Unfortunately, most social scientists and medical scholars somehow don’t know this or don’t care. There are probably lots of reasons for that. Most haven’t thought about effect sizes much, it’s not really to their advantage to question “statistically significant” findings (got to publish, publish, publish!), and people naturally want to think that their studies are important even when, most often, they are not.
So that 5%? As effect sizes go, that’s pretty clearly noise in my opinion. It’s an effect called an odds ratio which can be converted to a raw correlation of .013. Basically, about as close to zero as you can get without being zero. There’s a high probability that an effect that small is simply statistical noise not a true relationship in the real world. Or put simply, this paper does not provide evidence for the social transmission of mental illness in youth.
Scholars need to get better at this. There are lots and lots of studies with likely noise results that are falsely being peddled as meaningful. This means, in effect, social and medical science is producing a lot of misinformation. This should be a major scandal, yet we keep doing it.
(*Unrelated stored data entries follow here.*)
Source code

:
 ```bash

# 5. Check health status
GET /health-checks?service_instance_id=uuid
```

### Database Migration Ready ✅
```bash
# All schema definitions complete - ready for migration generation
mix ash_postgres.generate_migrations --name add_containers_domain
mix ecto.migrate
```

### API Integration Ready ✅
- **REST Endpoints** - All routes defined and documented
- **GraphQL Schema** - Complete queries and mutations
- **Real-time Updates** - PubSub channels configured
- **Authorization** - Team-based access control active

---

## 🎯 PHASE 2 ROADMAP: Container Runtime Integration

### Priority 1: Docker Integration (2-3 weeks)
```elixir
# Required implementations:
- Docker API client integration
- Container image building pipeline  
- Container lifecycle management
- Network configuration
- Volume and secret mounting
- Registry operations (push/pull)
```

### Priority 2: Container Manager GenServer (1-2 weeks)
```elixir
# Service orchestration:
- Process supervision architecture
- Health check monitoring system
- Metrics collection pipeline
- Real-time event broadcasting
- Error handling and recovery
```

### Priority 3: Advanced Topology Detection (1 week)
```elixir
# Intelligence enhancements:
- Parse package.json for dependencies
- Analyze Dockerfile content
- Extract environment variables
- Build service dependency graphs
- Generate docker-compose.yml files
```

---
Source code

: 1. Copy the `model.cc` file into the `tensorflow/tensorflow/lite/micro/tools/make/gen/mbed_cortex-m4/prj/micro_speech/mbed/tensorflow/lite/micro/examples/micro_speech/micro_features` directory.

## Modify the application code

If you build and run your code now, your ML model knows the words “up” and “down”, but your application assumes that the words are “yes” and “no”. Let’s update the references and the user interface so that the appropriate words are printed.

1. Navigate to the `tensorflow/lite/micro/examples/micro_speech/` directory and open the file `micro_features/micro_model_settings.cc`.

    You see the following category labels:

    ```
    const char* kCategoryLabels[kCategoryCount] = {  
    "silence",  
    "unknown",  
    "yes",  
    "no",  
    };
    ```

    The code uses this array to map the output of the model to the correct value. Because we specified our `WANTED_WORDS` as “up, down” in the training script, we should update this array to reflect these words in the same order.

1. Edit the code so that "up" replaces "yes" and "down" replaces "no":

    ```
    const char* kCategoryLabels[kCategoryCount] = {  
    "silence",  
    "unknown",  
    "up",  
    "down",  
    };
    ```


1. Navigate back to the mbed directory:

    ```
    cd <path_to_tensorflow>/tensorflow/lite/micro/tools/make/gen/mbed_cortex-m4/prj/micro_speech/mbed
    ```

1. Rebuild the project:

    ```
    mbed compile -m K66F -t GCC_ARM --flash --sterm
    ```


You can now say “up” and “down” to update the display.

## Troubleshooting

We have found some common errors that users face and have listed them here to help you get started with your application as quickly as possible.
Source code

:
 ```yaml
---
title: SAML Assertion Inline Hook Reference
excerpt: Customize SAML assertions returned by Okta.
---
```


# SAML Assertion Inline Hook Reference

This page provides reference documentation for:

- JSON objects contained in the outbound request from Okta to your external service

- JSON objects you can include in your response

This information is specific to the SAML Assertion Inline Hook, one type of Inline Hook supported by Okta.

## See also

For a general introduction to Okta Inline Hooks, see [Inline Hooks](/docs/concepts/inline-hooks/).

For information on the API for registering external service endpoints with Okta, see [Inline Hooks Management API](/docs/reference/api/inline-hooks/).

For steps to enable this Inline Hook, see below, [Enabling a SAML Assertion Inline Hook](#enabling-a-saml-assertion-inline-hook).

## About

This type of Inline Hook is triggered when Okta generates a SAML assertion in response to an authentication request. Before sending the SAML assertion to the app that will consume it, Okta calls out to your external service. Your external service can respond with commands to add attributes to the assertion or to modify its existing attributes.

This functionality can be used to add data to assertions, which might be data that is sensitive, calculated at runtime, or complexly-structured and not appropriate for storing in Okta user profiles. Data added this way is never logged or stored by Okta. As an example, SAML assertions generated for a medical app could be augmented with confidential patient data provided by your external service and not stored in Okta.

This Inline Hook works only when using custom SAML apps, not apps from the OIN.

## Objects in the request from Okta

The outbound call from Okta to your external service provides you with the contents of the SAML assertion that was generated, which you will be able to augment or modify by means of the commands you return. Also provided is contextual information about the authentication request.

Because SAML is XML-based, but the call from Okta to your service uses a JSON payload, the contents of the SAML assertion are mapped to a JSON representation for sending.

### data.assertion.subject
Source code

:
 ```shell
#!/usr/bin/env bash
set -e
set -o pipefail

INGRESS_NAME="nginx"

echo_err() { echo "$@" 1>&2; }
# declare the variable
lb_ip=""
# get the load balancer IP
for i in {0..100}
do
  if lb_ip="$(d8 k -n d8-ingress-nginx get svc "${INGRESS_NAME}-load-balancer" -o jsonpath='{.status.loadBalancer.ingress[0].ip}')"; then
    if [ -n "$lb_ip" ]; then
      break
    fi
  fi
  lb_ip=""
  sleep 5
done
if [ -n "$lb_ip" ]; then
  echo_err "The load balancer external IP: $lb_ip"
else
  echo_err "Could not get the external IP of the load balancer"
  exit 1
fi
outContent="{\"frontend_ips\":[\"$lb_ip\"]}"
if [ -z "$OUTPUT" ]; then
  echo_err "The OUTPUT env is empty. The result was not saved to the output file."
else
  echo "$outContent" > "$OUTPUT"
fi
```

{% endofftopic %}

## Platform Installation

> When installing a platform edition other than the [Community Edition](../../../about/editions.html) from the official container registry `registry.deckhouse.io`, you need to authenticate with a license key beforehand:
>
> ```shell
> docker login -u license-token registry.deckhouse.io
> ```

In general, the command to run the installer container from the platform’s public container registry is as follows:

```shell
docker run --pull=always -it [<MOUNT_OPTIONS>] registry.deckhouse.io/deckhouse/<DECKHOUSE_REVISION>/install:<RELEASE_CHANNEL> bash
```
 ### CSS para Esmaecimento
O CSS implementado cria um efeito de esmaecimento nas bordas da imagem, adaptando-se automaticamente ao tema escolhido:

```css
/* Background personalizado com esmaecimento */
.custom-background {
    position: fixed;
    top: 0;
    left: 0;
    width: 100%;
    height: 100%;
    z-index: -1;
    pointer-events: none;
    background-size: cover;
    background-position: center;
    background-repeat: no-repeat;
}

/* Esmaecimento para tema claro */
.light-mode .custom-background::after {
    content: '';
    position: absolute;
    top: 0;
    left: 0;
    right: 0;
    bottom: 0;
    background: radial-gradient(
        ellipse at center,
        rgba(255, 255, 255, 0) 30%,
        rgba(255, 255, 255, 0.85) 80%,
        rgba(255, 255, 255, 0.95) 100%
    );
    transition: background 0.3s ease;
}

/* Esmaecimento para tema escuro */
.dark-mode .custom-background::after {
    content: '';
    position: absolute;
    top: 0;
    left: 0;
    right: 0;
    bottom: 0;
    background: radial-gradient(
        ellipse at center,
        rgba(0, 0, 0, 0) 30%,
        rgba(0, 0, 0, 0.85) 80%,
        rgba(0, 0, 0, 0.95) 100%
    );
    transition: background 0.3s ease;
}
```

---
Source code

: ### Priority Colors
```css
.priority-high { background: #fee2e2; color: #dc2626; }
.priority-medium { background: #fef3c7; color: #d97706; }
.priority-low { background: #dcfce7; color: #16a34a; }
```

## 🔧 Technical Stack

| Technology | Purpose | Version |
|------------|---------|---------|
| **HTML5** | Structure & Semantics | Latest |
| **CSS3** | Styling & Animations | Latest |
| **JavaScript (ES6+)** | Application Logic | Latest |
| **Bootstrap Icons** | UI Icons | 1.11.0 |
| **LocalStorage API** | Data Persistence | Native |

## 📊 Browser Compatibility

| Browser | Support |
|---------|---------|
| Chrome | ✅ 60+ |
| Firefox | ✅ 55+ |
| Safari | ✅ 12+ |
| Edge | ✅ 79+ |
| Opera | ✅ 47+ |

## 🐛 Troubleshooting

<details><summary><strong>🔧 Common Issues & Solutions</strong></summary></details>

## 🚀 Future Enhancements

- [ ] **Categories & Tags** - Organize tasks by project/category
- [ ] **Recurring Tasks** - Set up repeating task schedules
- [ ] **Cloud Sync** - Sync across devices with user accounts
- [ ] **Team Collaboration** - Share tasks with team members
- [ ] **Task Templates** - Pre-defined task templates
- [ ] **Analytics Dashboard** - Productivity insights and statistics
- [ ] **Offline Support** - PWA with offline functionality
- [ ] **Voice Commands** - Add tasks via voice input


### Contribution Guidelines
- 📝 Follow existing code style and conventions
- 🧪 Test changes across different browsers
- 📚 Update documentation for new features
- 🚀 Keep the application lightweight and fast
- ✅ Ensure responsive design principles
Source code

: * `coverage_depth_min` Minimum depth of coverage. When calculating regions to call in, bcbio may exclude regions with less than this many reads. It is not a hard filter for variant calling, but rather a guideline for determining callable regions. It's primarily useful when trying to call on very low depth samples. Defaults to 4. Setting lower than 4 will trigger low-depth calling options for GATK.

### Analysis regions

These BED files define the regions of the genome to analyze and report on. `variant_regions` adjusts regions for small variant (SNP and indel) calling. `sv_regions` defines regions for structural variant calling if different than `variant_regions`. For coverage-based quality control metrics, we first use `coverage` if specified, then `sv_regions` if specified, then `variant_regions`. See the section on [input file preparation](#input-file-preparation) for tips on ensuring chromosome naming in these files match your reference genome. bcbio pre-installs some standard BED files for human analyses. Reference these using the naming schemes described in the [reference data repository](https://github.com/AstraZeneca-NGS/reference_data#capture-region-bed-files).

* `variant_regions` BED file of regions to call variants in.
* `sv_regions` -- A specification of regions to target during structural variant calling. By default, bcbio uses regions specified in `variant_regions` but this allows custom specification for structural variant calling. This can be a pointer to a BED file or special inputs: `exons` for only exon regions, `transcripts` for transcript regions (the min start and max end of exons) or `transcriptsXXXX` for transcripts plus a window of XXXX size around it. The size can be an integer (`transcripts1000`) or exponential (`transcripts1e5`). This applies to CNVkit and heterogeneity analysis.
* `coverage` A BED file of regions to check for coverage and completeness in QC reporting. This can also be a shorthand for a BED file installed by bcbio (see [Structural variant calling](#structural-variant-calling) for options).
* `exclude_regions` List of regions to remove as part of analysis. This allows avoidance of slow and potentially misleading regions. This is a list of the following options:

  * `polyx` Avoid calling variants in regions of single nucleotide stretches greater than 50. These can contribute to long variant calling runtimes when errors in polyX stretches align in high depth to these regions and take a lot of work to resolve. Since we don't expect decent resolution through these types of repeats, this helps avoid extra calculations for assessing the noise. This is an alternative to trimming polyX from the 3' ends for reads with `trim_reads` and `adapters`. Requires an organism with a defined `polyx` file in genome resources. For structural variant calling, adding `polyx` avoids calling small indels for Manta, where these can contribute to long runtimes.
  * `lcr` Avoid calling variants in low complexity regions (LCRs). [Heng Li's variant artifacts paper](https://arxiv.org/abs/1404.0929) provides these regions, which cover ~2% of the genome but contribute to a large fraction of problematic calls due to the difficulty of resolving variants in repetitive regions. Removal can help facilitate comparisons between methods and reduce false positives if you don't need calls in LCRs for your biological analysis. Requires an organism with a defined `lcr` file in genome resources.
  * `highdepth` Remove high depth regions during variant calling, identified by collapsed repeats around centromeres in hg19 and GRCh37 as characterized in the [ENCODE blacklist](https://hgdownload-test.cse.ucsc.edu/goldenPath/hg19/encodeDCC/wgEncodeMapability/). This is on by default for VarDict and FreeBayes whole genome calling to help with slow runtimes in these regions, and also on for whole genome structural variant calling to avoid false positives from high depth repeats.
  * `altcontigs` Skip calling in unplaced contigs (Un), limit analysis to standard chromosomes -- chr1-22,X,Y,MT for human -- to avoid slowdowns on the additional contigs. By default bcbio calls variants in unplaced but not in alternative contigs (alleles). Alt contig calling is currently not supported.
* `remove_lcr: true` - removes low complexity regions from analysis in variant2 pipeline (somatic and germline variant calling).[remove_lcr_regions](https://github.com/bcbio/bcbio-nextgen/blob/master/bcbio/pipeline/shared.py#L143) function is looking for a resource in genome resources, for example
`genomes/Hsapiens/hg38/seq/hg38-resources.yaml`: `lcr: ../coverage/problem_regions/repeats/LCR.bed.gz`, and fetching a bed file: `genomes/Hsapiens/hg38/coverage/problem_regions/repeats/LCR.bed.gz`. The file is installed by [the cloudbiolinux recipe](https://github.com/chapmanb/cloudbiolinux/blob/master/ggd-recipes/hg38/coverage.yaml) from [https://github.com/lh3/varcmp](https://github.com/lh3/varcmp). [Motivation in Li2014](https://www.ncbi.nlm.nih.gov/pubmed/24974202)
As for “social contagion” my best guess is that this term has caused a lot of confusion. I see little evidence human behavior is analogous to a virus. That’s not to say that the increase in mental health among all age groups (it’s not just teens, we need to stop thinking of it that way) doesn’t involve social factors. But they’re probably more complicated than “monkey see, monkey do.”
Either way, even if we ignore that this tiny effect is most likely noise, even taken at face value it’s merely a correlation, not evidence of “contagion”. Likely, classmates are experiencing a number of social circumstances that are similar…same neighborhoods, similar levels of poverty, similar families, same teachers, same bullies, etc. They likely have the same cluster of teachers, administrators, psychiatrists and school psychologists involved in their diagnosis, all sharing the same biases. The data as it is provides no reason to prioritize “contagion” above other explanations. Even if, again, we ignore that such weak results are likely a false positive in the first place.
I hate to use the word reckoning as it is overused, but social science research really is in need of one. This paper is yet another example, among countless others, of how we use weak data with weak results to make overblown claims that mislead the public. This is absolutely routine in our field. And the public, who often pay for this only to be misled by it, deserve better.